(Saved data entries)
########################################

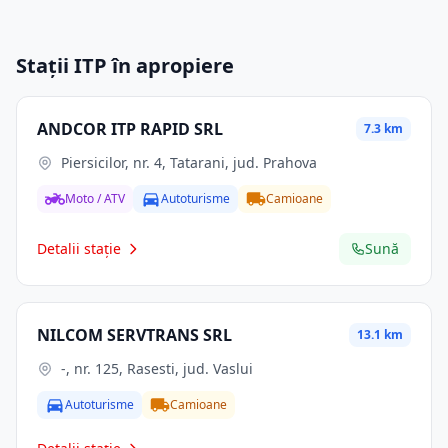
Stații ITP în apropiere
ANDCOR ITP RAPID SRL
7.3 km
Piersicilor, nr. 4, Tatarani, jud. Prahova
Moto / ATV
Autoturisme
Camioane
Detalii stație
Sună
NILCOM SERVTRANS SRL
13.1 km
-, nr. 125, Rasesti, jud. Vaslui
Autoturisme
Camioane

########################################

** To-do item **
For every entry above, please output the text exactly and leave any picture behind.

** Expected output **
Stații ITP în apropiere
ANDCOR ITP RAPID SRL
7.3 km
Piersicilor, nr. 4, Tatarani, jud. Prahova
Moto / ATV
Autoturisme
Camioane
Detalii stație
Sună
NILCOM SERVTRANS SRL
13.1 km
-, nr. 125, Rasesti, jud. Vaslui
Autoturisme
Camioane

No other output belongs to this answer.